Unter ihrem alten Namen Saigon (Sài Gòn), der auch noch heutzutage parallel zu Ho-Chi-Minh-Stadt verwendet wird, war sie bis zum April 1975 Hauptstadt der Republik Vietnam. Sie ist Industriestadt, Verkehrsknoten und Kulturzentrum mit Universitäten, Theatern, Kinos, Museen, Baudenkmälern und Parks.

Ho-Chi-Minh-Stadt erhielt ihren Namen im Jahre 1976, nachdem Nord- und Südvietnam wiedervereinigt worden waren. Sie ist im Ausland nach wie vor unter ihrem alten Namen Saigon bekannt. Zur Abkürzung des vietnamesischen Namens Thành Phố Hồ Chí Minh wird in Vietnam die Stadt häufig Sài Gòn genannt, obwohl dies offiziell nur den ersten Bezirk von Saigon-Stadt bezeichnet.

Ursprünglich trug sie den Namen Prei Nokor (Dorf im Wald).

Als Abkürzung sieht man oft TP. HCM bzw.

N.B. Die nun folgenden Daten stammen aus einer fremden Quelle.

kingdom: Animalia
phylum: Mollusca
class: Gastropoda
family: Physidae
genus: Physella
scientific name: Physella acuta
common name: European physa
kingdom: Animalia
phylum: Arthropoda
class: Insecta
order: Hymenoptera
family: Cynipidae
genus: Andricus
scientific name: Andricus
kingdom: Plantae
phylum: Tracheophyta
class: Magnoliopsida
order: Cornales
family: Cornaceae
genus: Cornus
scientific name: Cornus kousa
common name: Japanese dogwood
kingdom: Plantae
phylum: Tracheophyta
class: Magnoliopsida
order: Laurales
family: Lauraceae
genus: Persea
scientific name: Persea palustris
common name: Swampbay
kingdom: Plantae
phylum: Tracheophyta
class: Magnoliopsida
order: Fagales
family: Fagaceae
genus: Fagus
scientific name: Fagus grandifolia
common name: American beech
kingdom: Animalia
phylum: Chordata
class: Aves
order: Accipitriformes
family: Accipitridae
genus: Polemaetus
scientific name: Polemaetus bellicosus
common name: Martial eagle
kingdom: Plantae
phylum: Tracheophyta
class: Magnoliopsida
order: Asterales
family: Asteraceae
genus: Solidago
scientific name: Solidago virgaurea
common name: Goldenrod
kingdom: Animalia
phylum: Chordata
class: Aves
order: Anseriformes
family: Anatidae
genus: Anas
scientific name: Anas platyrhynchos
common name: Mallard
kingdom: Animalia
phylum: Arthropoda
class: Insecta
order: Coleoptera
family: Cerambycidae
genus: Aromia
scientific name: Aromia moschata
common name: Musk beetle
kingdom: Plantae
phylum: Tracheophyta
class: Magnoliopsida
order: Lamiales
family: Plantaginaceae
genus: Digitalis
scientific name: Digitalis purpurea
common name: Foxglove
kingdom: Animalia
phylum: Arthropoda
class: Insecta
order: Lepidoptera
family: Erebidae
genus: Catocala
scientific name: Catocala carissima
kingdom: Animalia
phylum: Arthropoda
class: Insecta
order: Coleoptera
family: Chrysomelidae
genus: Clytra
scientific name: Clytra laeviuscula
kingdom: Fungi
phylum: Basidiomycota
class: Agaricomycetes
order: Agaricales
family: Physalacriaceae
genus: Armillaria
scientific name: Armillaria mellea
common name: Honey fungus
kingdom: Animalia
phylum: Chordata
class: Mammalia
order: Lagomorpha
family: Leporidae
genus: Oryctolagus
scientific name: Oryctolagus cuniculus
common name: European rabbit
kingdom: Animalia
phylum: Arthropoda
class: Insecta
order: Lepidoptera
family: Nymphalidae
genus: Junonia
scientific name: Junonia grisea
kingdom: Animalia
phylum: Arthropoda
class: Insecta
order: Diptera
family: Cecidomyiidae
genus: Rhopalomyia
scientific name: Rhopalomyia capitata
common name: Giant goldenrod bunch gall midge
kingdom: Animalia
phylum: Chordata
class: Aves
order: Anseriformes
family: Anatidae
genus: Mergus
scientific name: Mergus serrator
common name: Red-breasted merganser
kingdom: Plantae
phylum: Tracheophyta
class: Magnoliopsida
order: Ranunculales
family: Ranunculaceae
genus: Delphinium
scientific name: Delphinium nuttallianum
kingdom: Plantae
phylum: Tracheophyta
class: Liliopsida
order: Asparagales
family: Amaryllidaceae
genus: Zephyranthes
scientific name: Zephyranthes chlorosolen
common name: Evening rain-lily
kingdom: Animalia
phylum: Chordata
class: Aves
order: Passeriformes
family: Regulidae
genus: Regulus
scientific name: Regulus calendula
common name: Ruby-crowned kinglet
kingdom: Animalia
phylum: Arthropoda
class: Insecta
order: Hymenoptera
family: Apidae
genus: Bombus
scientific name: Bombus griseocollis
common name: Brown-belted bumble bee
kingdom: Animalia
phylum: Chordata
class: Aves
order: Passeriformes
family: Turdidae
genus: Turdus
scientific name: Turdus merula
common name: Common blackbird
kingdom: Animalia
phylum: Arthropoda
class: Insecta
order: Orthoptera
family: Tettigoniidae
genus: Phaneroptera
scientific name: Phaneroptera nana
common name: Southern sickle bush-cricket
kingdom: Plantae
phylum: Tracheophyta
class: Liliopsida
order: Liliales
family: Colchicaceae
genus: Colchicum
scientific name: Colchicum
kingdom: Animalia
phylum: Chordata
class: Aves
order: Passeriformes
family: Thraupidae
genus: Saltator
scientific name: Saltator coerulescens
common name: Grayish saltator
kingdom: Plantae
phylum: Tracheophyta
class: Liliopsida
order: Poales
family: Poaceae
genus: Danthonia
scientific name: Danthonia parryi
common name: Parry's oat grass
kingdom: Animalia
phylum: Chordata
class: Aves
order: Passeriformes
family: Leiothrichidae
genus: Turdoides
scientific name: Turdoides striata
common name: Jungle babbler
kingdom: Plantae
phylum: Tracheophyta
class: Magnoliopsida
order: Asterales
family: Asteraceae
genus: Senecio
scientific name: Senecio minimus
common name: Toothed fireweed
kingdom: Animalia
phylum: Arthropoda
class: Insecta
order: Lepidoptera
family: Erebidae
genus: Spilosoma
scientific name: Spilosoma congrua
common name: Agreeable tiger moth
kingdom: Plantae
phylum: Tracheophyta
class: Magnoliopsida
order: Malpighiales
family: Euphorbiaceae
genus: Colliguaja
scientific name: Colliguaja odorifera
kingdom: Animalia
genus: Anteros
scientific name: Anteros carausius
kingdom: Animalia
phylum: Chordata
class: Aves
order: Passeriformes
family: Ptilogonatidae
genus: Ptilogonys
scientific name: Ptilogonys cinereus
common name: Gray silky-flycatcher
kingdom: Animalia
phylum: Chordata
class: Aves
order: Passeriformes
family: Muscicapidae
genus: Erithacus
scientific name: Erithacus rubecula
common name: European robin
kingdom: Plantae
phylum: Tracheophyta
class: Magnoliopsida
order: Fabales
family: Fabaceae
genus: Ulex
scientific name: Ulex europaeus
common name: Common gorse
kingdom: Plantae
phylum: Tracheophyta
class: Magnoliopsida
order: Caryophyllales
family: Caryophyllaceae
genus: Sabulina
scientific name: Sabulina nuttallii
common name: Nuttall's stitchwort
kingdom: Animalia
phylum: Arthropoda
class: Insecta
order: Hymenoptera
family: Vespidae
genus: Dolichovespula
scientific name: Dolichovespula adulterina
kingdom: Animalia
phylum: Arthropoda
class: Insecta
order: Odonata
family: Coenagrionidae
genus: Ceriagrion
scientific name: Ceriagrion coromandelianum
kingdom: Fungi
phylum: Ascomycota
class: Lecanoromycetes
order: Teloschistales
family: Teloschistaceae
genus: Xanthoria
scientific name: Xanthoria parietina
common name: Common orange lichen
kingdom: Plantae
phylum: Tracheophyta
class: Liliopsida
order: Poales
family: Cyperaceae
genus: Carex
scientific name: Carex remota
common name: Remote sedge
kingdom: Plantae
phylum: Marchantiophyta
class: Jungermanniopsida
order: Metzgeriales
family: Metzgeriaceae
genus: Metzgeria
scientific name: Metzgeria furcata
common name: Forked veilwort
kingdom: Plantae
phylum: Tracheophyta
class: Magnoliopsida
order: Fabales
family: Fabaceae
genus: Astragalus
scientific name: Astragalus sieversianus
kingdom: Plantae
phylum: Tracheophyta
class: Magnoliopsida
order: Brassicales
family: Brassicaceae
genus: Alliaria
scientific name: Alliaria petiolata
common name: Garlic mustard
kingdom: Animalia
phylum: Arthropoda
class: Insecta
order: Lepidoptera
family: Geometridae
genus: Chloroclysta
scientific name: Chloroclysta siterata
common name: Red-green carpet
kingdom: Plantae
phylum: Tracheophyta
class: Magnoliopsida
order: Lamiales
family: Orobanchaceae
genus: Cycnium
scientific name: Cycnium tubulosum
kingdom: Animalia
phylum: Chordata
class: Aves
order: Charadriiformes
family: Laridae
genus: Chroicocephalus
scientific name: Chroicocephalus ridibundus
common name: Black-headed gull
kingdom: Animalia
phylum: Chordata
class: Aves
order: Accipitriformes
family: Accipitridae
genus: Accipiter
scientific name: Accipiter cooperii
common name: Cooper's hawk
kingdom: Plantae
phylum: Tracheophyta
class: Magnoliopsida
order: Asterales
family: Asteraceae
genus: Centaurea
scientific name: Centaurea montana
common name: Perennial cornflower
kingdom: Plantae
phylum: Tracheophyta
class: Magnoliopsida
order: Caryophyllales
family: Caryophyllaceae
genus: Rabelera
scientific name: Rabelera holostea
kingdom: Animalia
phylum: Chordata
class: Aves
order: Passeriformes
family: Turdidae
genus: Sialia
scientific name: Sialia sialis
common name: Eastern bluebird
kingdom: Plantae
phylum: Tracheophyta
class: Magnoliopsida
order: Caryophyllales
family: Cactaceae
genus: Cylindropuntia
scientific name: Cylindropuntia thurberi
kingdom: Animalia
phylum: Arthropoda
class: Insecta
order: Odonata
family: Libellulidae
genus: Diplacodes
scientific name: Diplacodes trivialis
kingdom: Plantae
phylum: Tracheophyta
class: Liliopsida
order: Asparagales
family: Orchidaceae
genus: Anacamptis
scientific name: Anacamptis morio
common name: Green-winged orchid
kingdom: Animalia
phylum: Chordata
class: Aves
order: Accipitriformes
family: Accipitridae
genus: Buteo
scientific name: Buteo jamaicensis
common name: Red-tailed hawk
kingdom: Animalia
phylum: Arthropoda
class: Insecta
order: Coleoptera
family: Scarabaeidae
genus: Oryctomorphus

HCMC oder HCM City (vietnamesisch beziehungsweise englisch).

Die Stadt wurde nach Ho Chi Minh benannt, welcher im September 1945 die Demokratische Republik Vietnam proklamierte und später die Führung des Landes als Staats- und Ministerpräsident übernahm. Nach der Teilung Vietnams als Folge des Indochinakriegs 1954 wurde er Präsident der Demokratischen Republik Vietnam.